- _WHAT IS BEING ASKED_: Write out the records again, exactly. Nothing may be dropped.

START INPUT

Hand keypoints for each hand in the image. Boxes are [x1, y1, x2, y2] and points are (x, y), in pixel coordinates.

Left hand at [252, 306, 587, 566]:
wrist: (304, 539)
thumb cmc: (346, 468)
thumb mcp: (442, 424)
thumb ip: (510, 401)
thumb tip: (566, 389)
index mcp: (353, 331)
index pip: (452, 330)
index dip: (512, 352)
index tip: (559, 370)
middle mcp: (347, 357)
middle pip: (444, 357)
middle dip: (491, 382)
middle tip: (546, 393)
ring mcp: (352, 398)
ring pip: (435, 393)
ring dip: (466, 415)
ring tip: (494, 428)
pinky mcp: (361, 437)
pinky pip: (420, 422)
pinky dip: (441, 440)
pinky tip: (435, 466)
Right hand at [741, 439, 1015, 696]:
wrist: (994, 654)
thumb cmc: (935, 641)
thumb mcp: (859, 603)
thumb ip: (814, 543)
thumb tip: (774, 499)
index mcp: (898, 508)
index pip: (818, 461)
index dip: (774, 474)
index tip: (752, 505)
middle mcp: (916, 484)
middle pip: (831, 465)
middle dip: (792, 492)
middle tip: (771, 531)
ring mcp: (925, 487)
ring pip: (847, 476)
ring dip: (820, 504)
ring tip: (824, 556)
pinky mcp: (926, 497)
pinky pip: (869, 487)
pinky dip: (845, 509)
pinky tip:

END INPUT

- _TASK ANSWER_:
Hand keypoints for each hand in the image. Boxes are [x1, y1, x2, y2] and points are (x, y), in pixel coordinates.

Left hand at [252, 306, 587, 566]:
wrist: (304, 539)
thumb cmc: (346, 468)
thumb mcp: (442, 424)
thumb ip: (510, 401)
thumb tip: (566, 389)
index mcp: (353, 331)
index pip: (452, 330)
index dip: (512, 352)
index tip: (559, 370)
middle mcp: (347, 357)
middle pip: (444, 357)
middle dip: (491, 382)
middle tip: (546, 393)
ring mcp: (352, 398)
ring pip: (435, 393)
ring dip: (466, 415)
ring tip: (494, 428)
pinky mcp: (361, 437)
pinky pip: (420, 422)
pinky dip: (441, 440)
pinky tip: (435, 466)
Right hand at [741, 439, 1015, 696]:
wrist: (994, 654)
thumb cmc: (935, 641)
thumb mcp: (859, 603)
thumb ip: (814, 543)
thumb tip: (774, 499)
index mcp: (898, 508)
index pip: (818, 461)
index dip: (774, 474)
index tip: (752, 505)
middle mcp: (916, 484)
middle pip: (831, 465)
middle dip: (792, 492)
middle tip: (771, 531)
ring mcp: (925, 487)
ring pip: (847, 476)
ring dip: (820, 504)
ring tip: (824, 556)
pinky mcp: (926, 497)
pinky pip: (869, 487)
pinky dip: (845, 509)
pinky tip:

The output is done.